You were talking, chancellor, about the healthcare summit you had that was a success, and a couple of weeks ago, the wisconsin bankers association came to campus?

>> yes.

>> and i believe that that was the best attended event that they had had on a uw campus, and i found that to be very interesting.

>> will we have been working very hard to develop a function that you typically don't find on a campus like ours, the corporate relations function where we have been reaching out intentionally to get businesses more engaged on our campus.

It is something that folks might not be aware of, but many of the community-based banks historically were led by graduates of platteville.

So we have a strong connection with the banking industry in the state so i was not surprised that it was well attended.

Now as we talk about strategic planning, i like to talk about it in a couple of ways like first of all, what is the process of the end goal?

One is you put all of this effort into it and you get this nice binder, and when you're done it goes on a shelf and nobody looks at it.

I am committed to say, we want a more living document, one that actually guides where we go, so, the process started about one year ago were my senior team sat down and sort of said, what are some of the major things that we should be addressing?

Let's frame it up.

Now we are in a stage where we are soliciting community and campus-based stakeholder input on those things, maybe we missed them, and we need that feedback.

>> i thought that i saw about a dozen hearings?

>> yes, so were going to get as much input as we reasonably can and then, develop it from there.

We do have some things.

We are obviously an academic institutions we want to address that and the campus climate, what kind of experience are our campus in university community having?

Corporate relations, we are continuing to build on the ground work we have done to build strong ties with business and industry across the state, so we do have those things, and then most importantly, we want to figure out how can we measure whether or not we are making progress on this five-year plan?

And, actually review that fairly regularly, probably campus wide, once or twice a year, but in terms of the leadership, the vice chancellor's and the dean's, the other leaders on campus, actually talking about those every month, just saying, are we tracking this?

Is the strategy that we developed working?

If it is, great.

If it is not, we need to readjust.

So a big part of it is developing the metrics that will measure whether or not we are achieving what we set out to do, and in this era in higher education, i think it is really important to understand where you want to be in five years?

And what is your path to getting there?

>> that makes all of the sins of the world.

Having a plan is so important but today, it feels like five years is such a long window of time and an unpredictable window of time.

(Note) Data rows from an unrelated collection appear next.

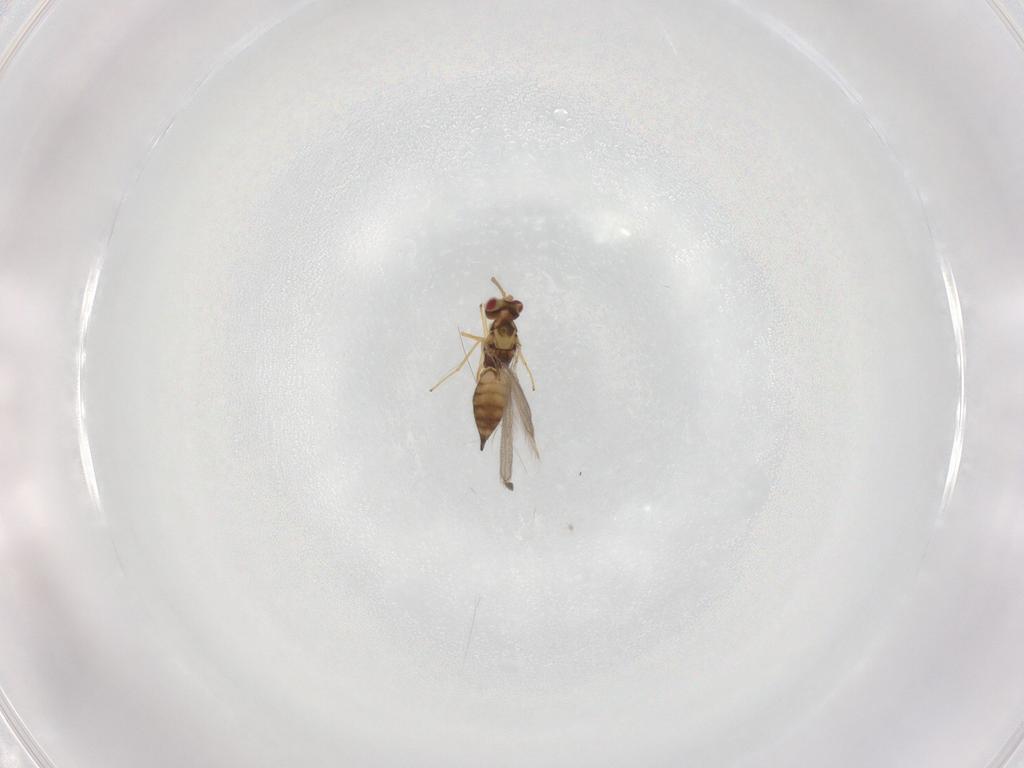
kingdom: Animalia
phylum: Arthropoda
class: Insecta
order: Hymenoptera
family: Eulophidae
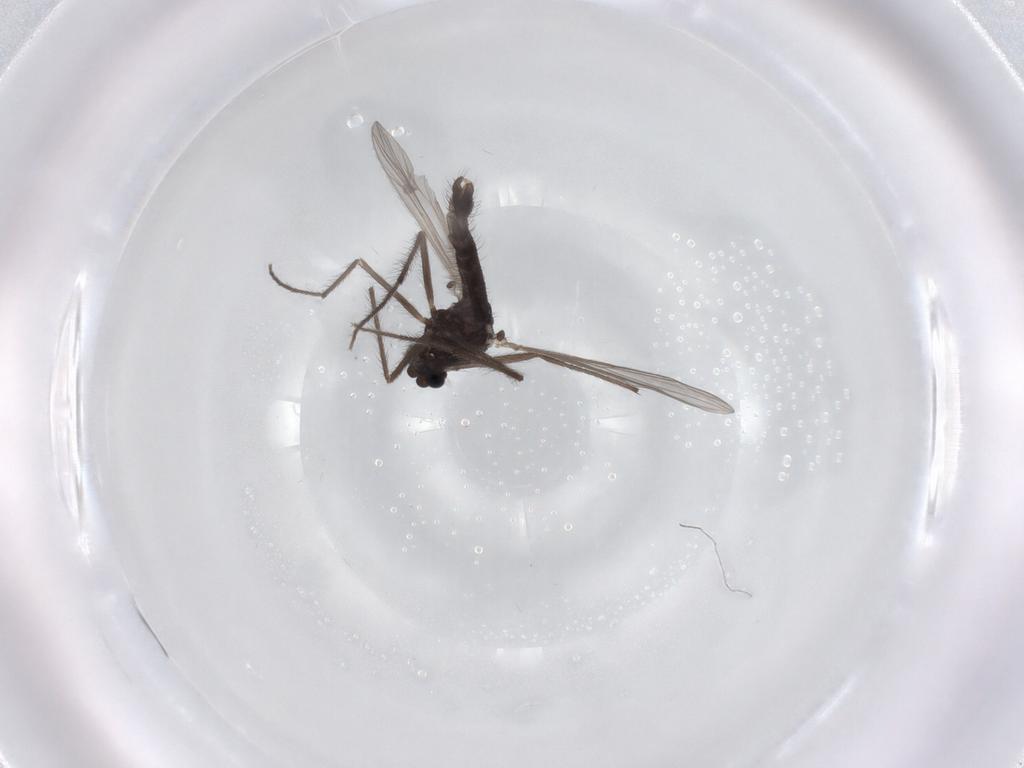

>> i have been a platteville for nine years and it feels like i just got there, that is how fast it goes.

Understand that one of the best things about being on campus is the way that it changes.

So, three generations of students have proceeded through their in the nine years that i have been there, which is also a part of the dynamic.

It is not static, it's always changing.

Now we have had other challenges.

You asked about the turnover that there has been, those the thing is we have to understand, how do we keep the talent in place to deliver what we need?

>> it is a competitive environment.

>> yes it is, and how do we grow talent?

How do we bring someone in the door and bring them up to be a chancellor someday?

>> we do have about one minute left, so are you optimistic?

This feels like a challenging time for higher education.

>> well, i am an optimistic person.

I don't think you should be in the business unless you think that you can fix it and do things that are positive.

The state faces a lot of challenges like teacher shortages, figuring out larger issues with the university, continuing to try to do everything we can to remain relevant.

I think part of the bumps of the road that we had four or five years ago is operating our own silo, so to speak, or we assume that everybody knows the value that we add, but that doesn't work.

You have to be out in front of people telling them, asking them questions and showing how you can support them and that kind of thing.